When police activated their lights, Smith, of 70 Pershing Court, Uniontown, turned his car around in the middle of the street and fled, testified Jones. A short distance away, Jones said Smith jumped out of the car and ran from police.
The foot chase took Jones into Pershing Court, he said, where Smith ran into the front door of one apartment building and out the back door. Then, said Jones, Smith jumped through a waist- high screened window in another apartment.
Jones said he checked the interior of the home and decided to follow Smith in through the window. However, when Jones started to come through the window, he said Smith reached from the side and slammed the window down on him, shattering glass and knocking the window off track.
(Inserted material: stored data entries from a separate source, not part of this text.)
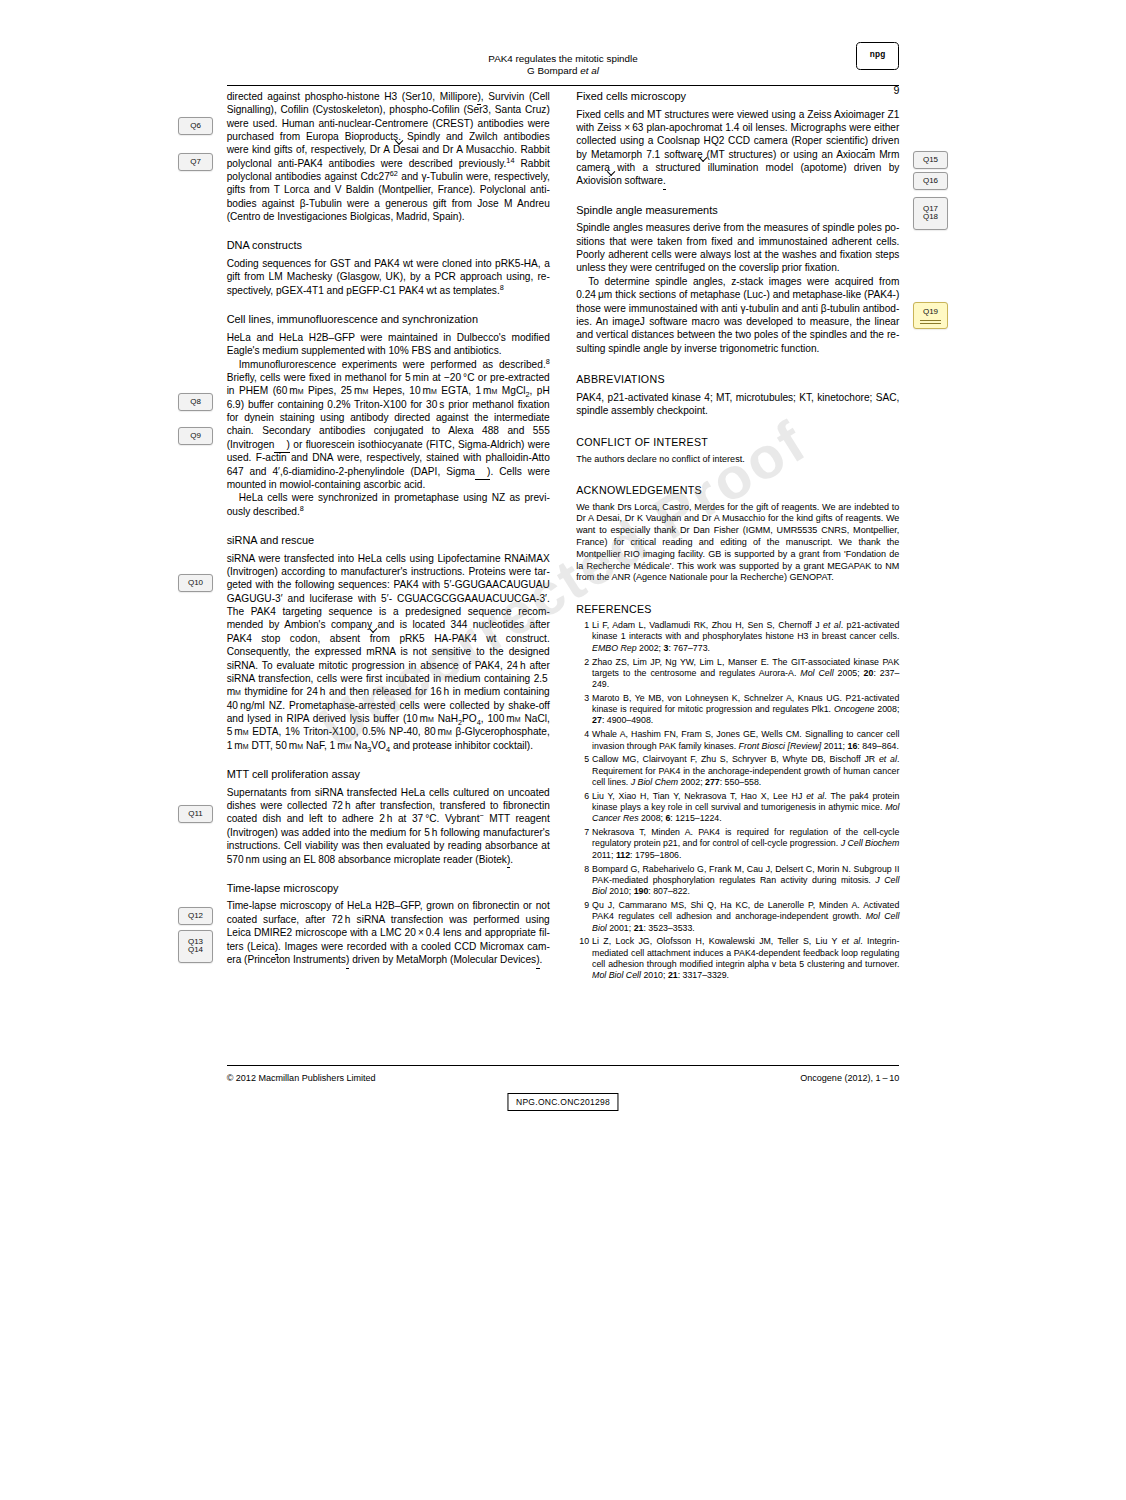npg
PAK4 regulates the mitotic spindle
G Bompard et al
9
Uncorrected Proof
Q6
Q7
Q8
Q9
Q10
Q11
Q12
Q13 Q14
Q15
Q16
Q17 Q18
Q19
directed against phospho-histone H3 (Ser10, Millipore), Survivin (Cell Signalling), Cofilin (Cystoskeleton), phospho-Cofilin (Ser3, Santa Cruz) were used. Human anti-nuclear-Centromere (CREST) antibodies were purchased from Europa Bioproducts . Spindly and Zwilch antibodies were kind gifts of, respectively, Dr A Desai and Dr A Musacchio. Rabbit polyclonal anti-PAK4 antibodies were described previously.14 Rabbit polyclonal antibodies against Cdc2762 and γ-Tubulin were, respectively, gifts from T Lorca and V Baldin (Montpellier, France). Polyclonal antibodies against β-Tubulin were a generous gift from Jose M Andreu (Centro de Investigaciones Biolgicas, Madrid, Spain).
DNA constructs
Coding sequences for GST and PAK4 wt were cloned into pRK5-HA, a gift from LM Machesky (Glasgow, UK), by a PCR approach using, respectively, pGEX-4T1 and pEGFP-C1 PAK4 wt as templates.8
Cell lines, immunofluorescence and synchronization
HeLa and HeLa H2B–GFP were maintained in Dulbecco's modified Eagle's medium supplemented with 10% FBS and antibiotics.
Immunoflurorescence experiments were performed as described.8 Briefly, cells were fixed in methanol for 5 min at −20 °C or pre-extracted in PHEM (60 mm Pipes, 25 mm Hepes, 10 mm EGTA, 1 mm MgCl2, pH 6.9) buffer containing 0.2% Triton-X100 for 30 s prior methanol fixation for dynein staining using antibody directed against the intermediate chain. Secondary antibodies conjugated to Alexa 488 and 555 (Invitrogen) or fluorescein isothiocyanate (FITC, Sigma-Aldrich) were used. F-actin and DNA were, respectively, stained with phalloidin-Atto 647 and 4′,6-diamidino-2-phenylindole (DAPI, Sigma). Cells were mounted in mowiol-containing ascorbic acid.
HeLa cells were synchronized in prometaphase using NZ as previously described.8
siRNA and rescue
siRNA were transfected into HeLa cells using Lipofectamine RNAiMAX (Invitrogen) according to manufacturer's instructions. Proteins were targeted with the following sequences: PAK4 with 5′-GGUGAACAUGUAU GAGUGU-3′ and luciferase with 5′- CGUACGCGGAAUACUUCGA-3′. The PAK4 targeting sequence is a predesigned sequence recommended by Ambion's company and is located 344 nucleotides after PAK4 stop codon, absent from pRK5 HA-PAK4 wt construct. Consequently, the expressed mRNA is not sensitive to the designed siRNA. To evaluate mitotic progression in absence of PAK4, 24 h after siRNA transfection, cells were first incubated in medium containing 2.5 mm thymidine for 24 h and then released for 16 h in medium containing 40 ng/ml NZ. Prometaphase-arrested cells were collected by shake-off and lysed in RIPA derived lysis buffer (10 mm NaH2PO4, 100 mm NaCl, 5 mm EDTA, 1% Triton-X100, 0.5% NP-40, 80 mm β-Glycerophosphate, 1 mm DTT, 50 mm NaF, 1 mm Na3VO4 and protease inhibitor cocktail).
MTT cell proliferation assay
Supernatants from siRNA transfected HeLa cells cultured on uncoated dishes were collected 72 h after transfection, transfered to fibronectin coated dish and left to adhere 2 h at 37 °C. Vybrant− MTT reagent (Invitrogen) was added into the medium for 5 h following manufacturer's instructions. Cell viability was then evaluated by reading absorbance at 570 nm using an EL 808 absorbance microplate reader (Biotek).
Time-lapse microscopy
Time-lapse microscopy of HeLa H2B–GFP, grown on fibronectin or not coated surface, after 72 h siRNA transfection was performed using Leica DMIRE2 microscope with a LMC 20 × 0.4 lens and appropriate filters (Leica). Images were recorded with a cooled CCD Micromax camera (Princeton Instruments) driven by MetaMorph (Molecular Devices).
Fixed cells microscopy
Fixed cells and MT structures were viewed using a Zeiss Axioimager Z1 with Zeiss × 63 plan-apochromat 1.4 oil lenses. Micrographs were either collected using a Coolsnap HQ2 CCD camera (Roper scientific) driven by Metamorph 7.1 software (MT structures) or using an Axiocam Mrm camera with a structured illumination model (apotome) driven by Axiovision software.
Spindle angle measurements
Spindle angles measures derive from the measures of spindle poles positions that were taken from fixed and immunostained adherent cells. Poorly adherent cells were always lost at the washes and fixation steps unless they were centrifuged on the coverslip prior fixation.
To determine spindle angles, z-stack images were acquired from 0.24 μm thick sections of metaphase (Luc-) and metaphase-like (PAK4-) those were immunostained with anti γ-tubulin and anti β-tubulin antibodies. An imageJ software macro was developed to measure, the linear and vertical distances between the two poles of the spindles and the resulting spindle angle by inverse trigonometric function.
ABBREVIATIONS
PAK4, p21-activated kinase 4; MT, microtubules; KT, kinetochore; SAC, spindle assembly checkpoint.
CONFLICT OF INTEREST
The authors declare no conflict of interest.
ACKNOWLEDGEMENTS
We thank Drs Lorca, Castro, Merdes for the gift of reagents. We are indebted to Dr A Desai, Dr K Vaughan and Dr A Musacchio for the kind gifts of reagents. We want to especially thank Dr Dan Fisher (IGMM, UMR5535 CNRS, Montpellier, France) for critical reading and editing of the manuscript. We thank the Montpellier RIO imaging facility. GB is supported by a grant from 'Fondation de la Recherche Médicale'. This work was supported by a grant MEGAPAK to NM from the ANR (Agence Nationale pour la Recherche) GENOPAT.
REFERENCES
Li F, Adam L, Vadlamudi RK, Zhou H, Sen S, Chernoff J et al. p21-activated kinase 1 interacts with and phosphorylates histone H3 in breast cancer cells. EMBO Rep 2002; 3: 767–773.
Zhao ZS, Lim JP, Ng YW, Lim L, Manser E. The GIT-associated kinase PAK targets to the centrosome and regulates Aurora-A. Mol Cell 2005; 20: 237–249.
Maroto B, Ye MB, von Lohneysen K, Schnelzer A, Knaus UG. P21-activated kinase is required for mitotic progression and regulates Plk1. Oncogene 2008; 27: 4900–4908.
Whale A, Hashim FN, Fram S, Jones GE, Wells CM. Signalling to cancer cell invasion through PAK family kinases. Front Biosci [Review] 2011; 16: 849–864.
Callow MG, Clairvoyant F, Zhu S, Schryver B, Whyte DB, Bischoff JR et al. Requirement for PAK4 in the anchorage-independent growth of human cancer cell lines. J Biol Chem 2002; 277: 550–558.
Liu Y, Xiao H, Tian Y, Nekrasova T, Hao X, Lee HJ et al. The pak4 protein kinase plays a key role in cell survival and tumorigenesis in athymic mice. Mol Cancer Res 2008; 6: 1215–1224.
Nekrasova T, Minden A. PAK4 is required for regulation of the cell-cycle regulatory protein p21, and for control of cell-cycle progression. J Cell Biochem 2011; 112: 1795–1806.
Bompard G, Rabeharivelo G, Frank M, Cau J, Delsert C, Morin N. Subgroup II PAK-mediated phosphorylation regulates Ran activity during mitosis. J Cell Biol 2010; 190: 807–822.
Qu J, Cammarano MS, Shi Q, Ha KC, de Lanerolle P, Minden A. Activated PAK4 regulates cell adhesion and anchorage-independent growth. Mol Cell Biol 2001; 21: 3523–3533.
Li Z, Lock JG, Olofsson H, Kowalewski JM, Teller S, Liu Y et al. Integrin-mediated cell attachment induces a PAK4-dependent feedback loop regulating cell adhesion through modified integrin alpha v beta 5 clustering and turnover. Mol Biol Cell 2010; 21: 3317–3329.
© 2012 Macmillan Publishers Limited
Oncogene (2012), 1 – 10
NPG.ONC.ONC201298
Jones suffered a partially torn right bicep and cuts on his hands from shattered glass. Jones testified he was able to stop Smith from running out the back door of the apartment when he tackled him and the two fell through the door.
Unable to handcuff Smith because of his arm, Jones testified he held him down while waiting for Sisler to arrive on scene.
Noting that the officers heard shots during the pursuit, Jones testified Sisler handcuffed Smith and they took him to the Uniontown station. An objection from public defender Jeffrey Whiteko stopped Jones from going into more detail about where the shots came from.
Smith, for his part, took the stand and denied the charges. He said that Sisler, not Jones, stopped him at the back door of the apartment.
According to court records, Smith was arrested Aug. 11, 1995. In June, 1996, a bench warrant was issued for his arrest because he did not appear for criminal court. That warrant was lifted when Smith was apprehended in July 1998.
Another bench warrant for issued in August 1998 for failure to appear. Smith was again caught, and posted a second bond in July 2000.
In April 2001, a third bench warrant was issued when Smith again did not appear in court. That bench warrant was lifted this August, and Smith remains incarcerated in Fayette County Prison.
Judge Conrad B. Capuzzi, who presided over the case, will sentence Smith at a later date.